Cette séance inaugurale aura eu le mérite de poser un certain nombre des enjeux principaux de ce séminaire, en traversant des productions tant scientifiques qu’artistiques, envisagées non pas comme des objets finis mais bien dans leur processus d’élaboration. Les discussions qui s’en sont suivies témoignent bien de la multiplicité des terrains d’étude sur lesquels peuvent se déployer de telles réflexions : sciences cognitives, anthropologie des mathématiques ou encore les travaux de Lévi-Strauss sur le sorcier et sa magie.

Axelle Grégoire : « Terra Forma : retour sur un projet de cartographies alternatives et expérimentales des écosystèmes territoriaux » (30 novembre 2023)

La deuxième séance de ce séminaire intitulée « Terra Forma : Retour sur un projet de cartographies alternatives et expérimentales des écosystèmes territoriaux » nous a permis de découvrir le travail d’Axelle Grégoire le 30 novembre 2023. Architecte de formation, Axelle Grégoire est l’une des autrices de l’ouvrage Terra Forma. Manuel de cartographies potentielles (éditions B42) dont elle nous a présenté les enjeux et la genèse d’un projet interdisciplinaire, au croisement des sciences et des arts. Comme le souligne très bien le titre, il s’agit d’un manuel qui propose un ensemble d’outils s’adressant aussi bien à des lecteurs qu’à des utilisateurs. Dans son introduction à la séance, Laetitia Ogorzelec-Guinchard (Pr de sociologie / LaSA), organisatrice du séminaire, nous explique que l’ensemble des cartes qu’il regroupe nous invite à redécouvrir autrement un environnement familier, à repenser les relations écologiques d’un territoire, et à s’interroger sur leur apparence qui déstabilise nos repères habituels. Les cartes de Terra Forma frappent aussi bien par la beauté que par l’originalité de leur tracé puisqu’elles adoptent une forme circulaire – ou plutôt spiralaire : c’est qu’il s’agit de renverser une vision zénithale du terrestre, et de trouver le moyen de se réoutiller conceptuellement pour le faire. Ce geste fondateur et inaugural est présenté dans le premier chapitre de l’ouvrage, qui se propose de développer une anamorphose qui renverse notre manière d’envisager l’espace : l’atmosphère se retrouve au centre, et se déploie autour des différents niveaux de sol jusqu’à ce que notre regard se trouve englobé et enfermé par le centre de la terre. L’ensemble de la démarche cherche à déployer ce nouveau point de vie (et non point de vue) incarné par le dessin, qui nous déplace de la surface vers l’intérieur de la représentation.

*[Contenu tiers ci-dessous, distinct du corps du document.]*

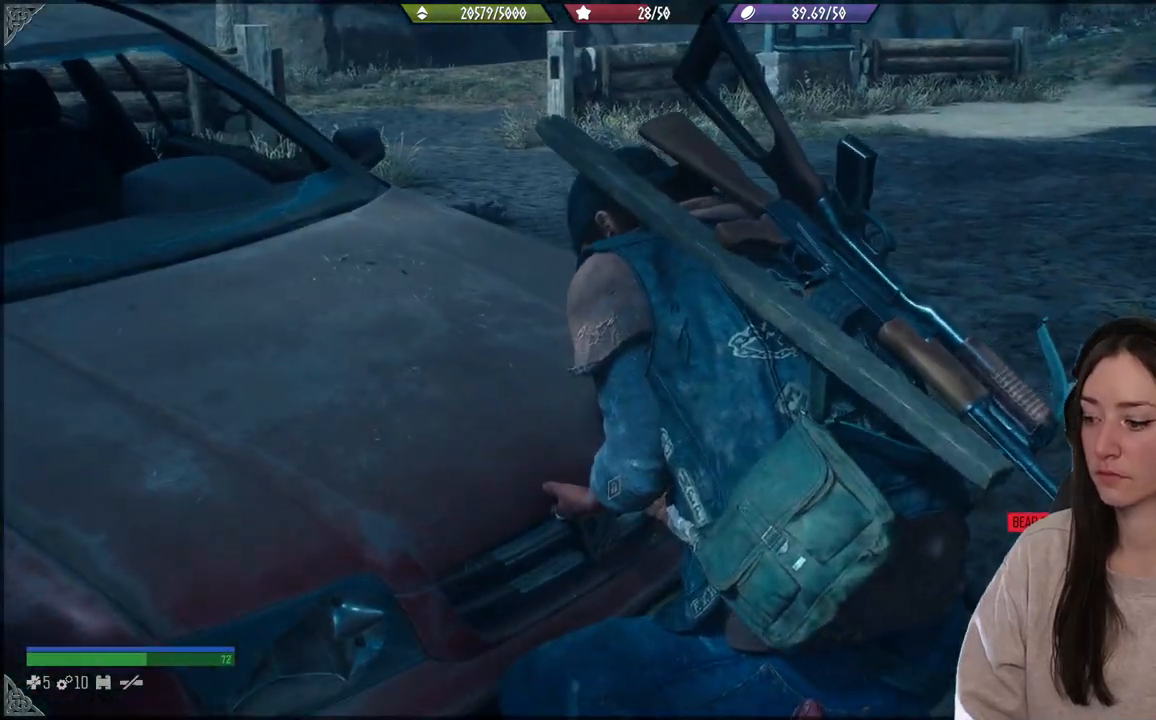
{"buttons": ["X"], "left_stick": "center", "right_stick": "center", "events": []}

Terra Forma se propose donc de partir en quête d’une continuité des formes sans exprimer un rapport d’échelles – en témoignent également la disparition du fond de plan, et le choix chromatique d’une dualité noir/blanc. Inspiré par l’hypothèse Gaïa (toutes les entités fabriquent le terrestre), le projet cherche à penser l’espace non plus à partir d’un cadran d’échelle mais dans un système de continuum (si bien qu’un champignon et un volcan peuvent être représentés à la même taille). Ces choix à l’origine du tracé permettent de révéler un invisible qui est aussi un impensé : les sols. Axelle Grégoire rappelle la difficulté qu’il y a à dessiner les sols pour l’architecte urbain, par ignorance de ce qu’il s’y passe réellement : trop souvent, ceux-ci sont représentés ordonnés et rangés, là où les cartes de Terra Forma soulignent leur caractère chaotique par une dualité organisation/désorganisation volontairement mise en exergue. Le dessin montre bien qu’on se situe dans une sorte d’artefact naturel coconstruit, et la réflexion autour de la hiérarchisation inhérente à toute légende rappelle cet incessant rapport entre organismes habitants et hébergés. L’enjeu de la forme spiralaire reprend également les idées de Bruno Latour sur le confinement dans le terrestre pour montrer que tout ce qui est rejeté dans l’atmosphère est loin de disparaitre dans l’infinité de l’espace, mais nous revient au contraire dans un effet « boomerang » capturé au centre du tracé.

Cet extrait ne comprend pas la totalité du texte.